*** SOURCE PASSAGE
According to a presentation at Wednesday morning's commissioners workshop, the outfall itself is expected to cost $27.6 million-- four million dollars more than the city was hoping for. 

"Obviously the ocean outfall is a very complex project. Only a few contractors can do that work and there's a huge risk involved working in the ocean, it's how they price that," says Mayor Sam Cooper. "It wasn't totally unexpected but obviously not welcomed."

But Wednesday's update came with positive information as well. According to engineers, the entire wastewater upgrade project--which includes a force main, effluent pump and improvements to the current wastewater treatment plant--is budgeted to  cost $43.2 million, which is $9 million under budget. What's more, the projected $43.2 million also includes administrative costs and a five percent contingency in place for each project. Cooper says having a new budget allows them to start allocating funds and staying on schedule.

"We had the consent order signed in 2002--it gives us a deadline of June 1, 2018 [to stop pumping treated wastewater into the canal]," Cooper says. "There's no reason we should miss that at this point."
******
*** DATA SHOWN
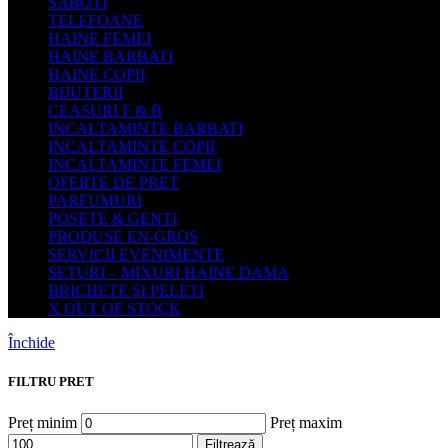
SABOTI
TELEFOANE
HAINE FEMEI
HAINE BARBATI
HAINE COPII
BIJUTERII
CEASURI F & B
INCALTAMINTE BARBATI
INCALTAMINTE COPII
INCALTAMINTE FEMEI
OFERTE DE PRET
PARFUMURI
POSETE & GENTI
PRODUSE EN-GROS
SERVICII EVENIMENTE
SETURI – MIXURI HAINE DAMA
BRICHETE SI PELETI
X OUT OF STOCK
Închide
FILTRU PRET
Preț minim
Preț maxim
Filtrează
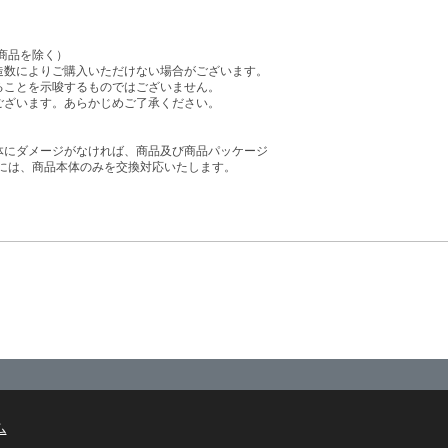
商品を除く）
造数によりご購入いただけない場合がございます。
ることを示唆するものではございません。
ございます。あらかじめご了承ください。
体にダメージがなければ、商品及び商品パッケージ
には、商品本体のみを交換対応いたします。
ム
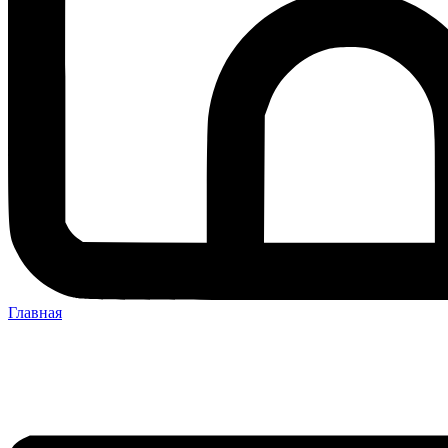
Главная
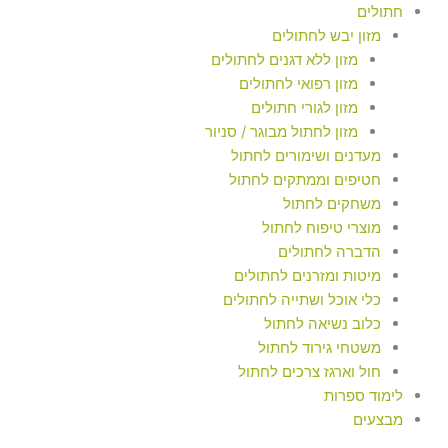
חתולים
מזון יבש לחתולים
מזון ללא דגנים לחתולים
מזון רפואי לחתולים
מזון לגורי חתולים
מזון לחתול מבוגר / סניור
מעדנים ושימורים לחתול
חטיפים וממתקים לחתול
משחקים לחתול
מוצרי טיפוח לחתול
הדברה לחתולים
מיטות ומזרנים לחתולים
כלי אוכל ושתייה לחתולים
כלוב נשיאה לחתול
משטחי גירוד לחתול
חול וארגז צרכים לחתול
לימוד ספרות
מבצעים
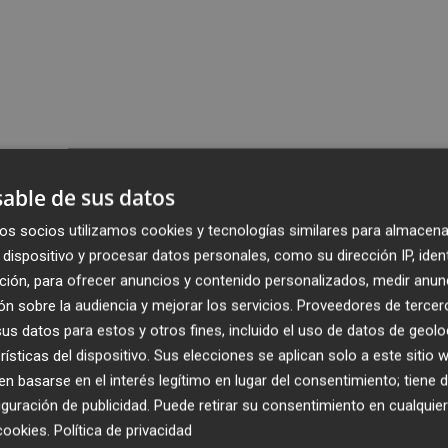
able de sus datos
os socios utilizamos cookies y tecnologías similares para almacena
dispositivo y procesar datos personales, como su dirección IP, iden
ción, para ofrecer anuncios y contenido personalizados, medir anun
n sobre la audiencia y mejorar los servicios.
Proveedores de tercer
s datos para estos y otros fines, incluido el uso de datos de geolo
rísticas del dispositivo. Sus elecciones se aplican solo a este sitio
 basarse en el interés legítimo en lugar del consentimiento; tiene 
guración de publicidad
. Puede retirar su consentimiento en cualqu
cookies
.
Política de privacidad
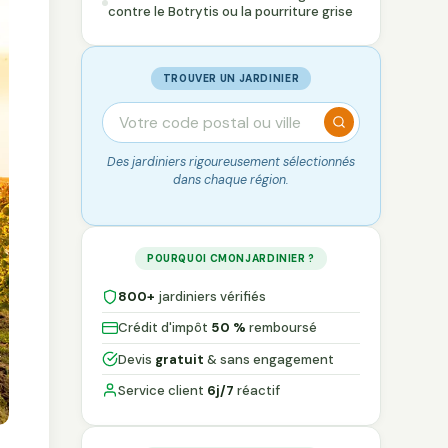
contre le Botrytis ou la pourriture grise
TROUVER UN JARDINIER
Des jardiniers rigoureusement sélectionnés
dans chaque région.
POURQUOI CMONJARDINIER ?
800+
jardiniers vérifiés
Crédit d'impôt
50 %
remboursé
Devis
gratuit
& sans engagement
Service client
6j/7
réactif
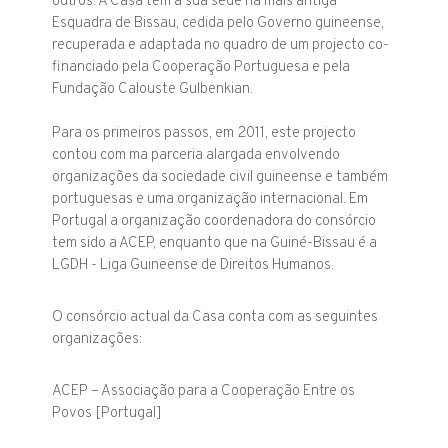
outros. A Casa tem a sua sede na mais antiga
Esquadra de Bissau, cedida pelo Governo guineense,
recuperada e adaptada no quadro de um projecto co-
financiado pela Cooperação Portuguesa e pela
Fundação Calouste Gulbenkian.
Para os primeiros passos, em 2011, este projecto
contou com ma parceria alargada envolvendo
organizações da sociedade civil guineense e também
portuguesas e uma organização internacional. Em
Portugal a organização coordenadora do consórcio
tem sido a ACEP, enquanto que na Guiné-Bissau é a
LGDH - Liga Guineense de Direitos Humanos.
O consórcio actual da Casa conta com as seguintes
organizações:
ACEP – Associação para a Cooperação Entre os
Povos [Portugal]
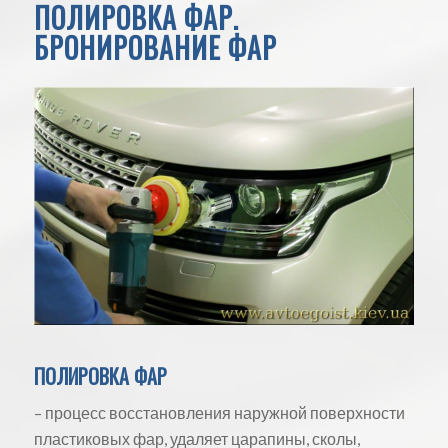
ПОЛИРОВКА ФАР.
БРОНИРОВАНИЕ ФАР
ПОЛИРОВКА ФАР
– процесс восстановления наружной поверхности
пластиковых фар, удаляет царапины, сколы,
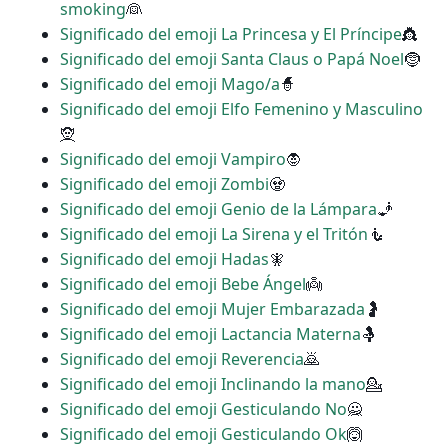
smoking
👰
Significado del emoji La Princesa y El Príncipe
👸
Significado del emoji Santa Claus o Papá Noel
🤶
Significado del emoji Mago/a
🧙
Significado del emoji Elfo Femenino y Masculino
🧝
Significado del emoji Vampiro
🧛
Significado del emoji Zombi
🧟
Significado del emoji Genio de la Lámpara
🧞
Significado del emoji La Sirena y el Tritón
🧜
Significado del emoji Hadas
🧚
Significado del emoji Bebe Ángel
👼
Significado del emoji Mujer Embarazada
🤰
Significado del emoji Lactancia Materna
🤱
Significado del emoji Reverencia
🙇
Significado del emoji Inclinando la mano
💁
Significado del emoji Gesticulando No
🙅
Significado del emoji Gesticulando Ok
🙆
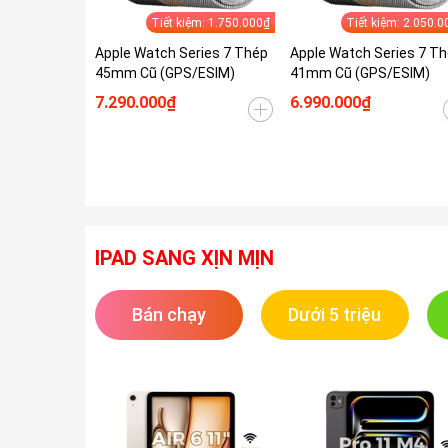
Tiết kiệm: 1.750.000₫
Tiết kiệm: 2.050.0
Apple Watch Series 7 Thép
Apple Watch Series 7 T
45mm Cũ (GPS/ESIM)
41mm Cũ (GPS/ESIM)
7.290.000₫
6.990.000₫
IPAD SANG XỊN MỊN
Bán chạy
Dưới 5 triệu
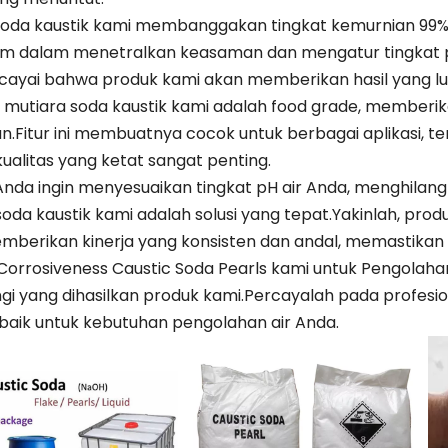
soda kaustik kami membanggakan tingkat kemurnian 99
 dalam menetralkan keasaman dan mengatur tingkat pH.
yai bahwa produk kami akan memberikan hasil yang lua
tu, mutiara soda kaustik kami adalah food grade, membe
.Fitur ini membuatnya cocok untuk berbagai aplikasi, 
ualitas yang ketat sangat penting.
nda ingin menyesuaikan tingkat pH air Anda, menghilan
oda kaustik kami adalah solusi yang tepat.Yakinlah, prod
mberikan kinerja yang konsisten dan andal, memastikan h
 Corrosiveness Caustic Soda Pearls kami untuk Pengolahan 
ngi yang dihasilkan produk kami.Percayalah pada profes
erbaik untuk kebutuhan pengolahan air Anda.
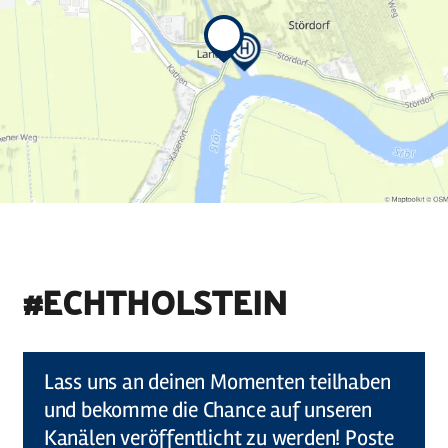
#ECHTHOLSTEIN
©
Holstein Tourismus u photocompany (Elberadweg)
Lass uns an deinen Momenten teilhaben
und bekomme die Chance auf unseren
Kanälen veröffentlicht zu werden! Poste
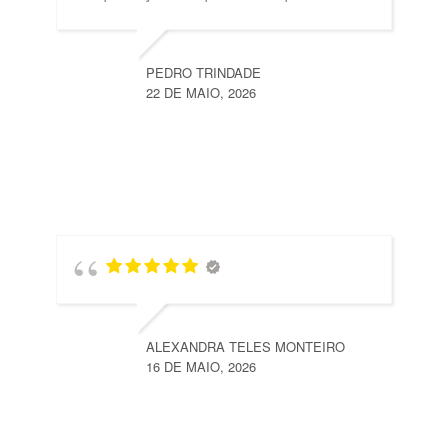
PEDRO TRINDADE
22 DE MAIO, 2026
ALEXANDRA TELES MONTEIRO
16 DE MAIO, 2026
******
### EXPLORE THE MATERIAL:
• a. Translate this sentence from the ocean outfall passage into Spanish: "But Wednesday's update came with positive information as well."
• b. Put the lines of the entries into a Markdown table with the columns Row and Text, leaving out blank lines. Begin at the line that has "PEDRO TRINDADE" and continue through the last line of the entries.
The passage about the ocean outfall and the entries are separate material.

### EXPECTED RESPONSES:
• a. Pero la actualización del miércoles también trajo información positiva.

• b.
| Row | Text |
|---|---|
| 1 | PEDRO TRINDADE |
| 2 | 22 DE MAIO, 2026 |
| 3 | ALEXANDRA TELES MONTEIRO |
| 4 | 16 DE MAIO, 2026 |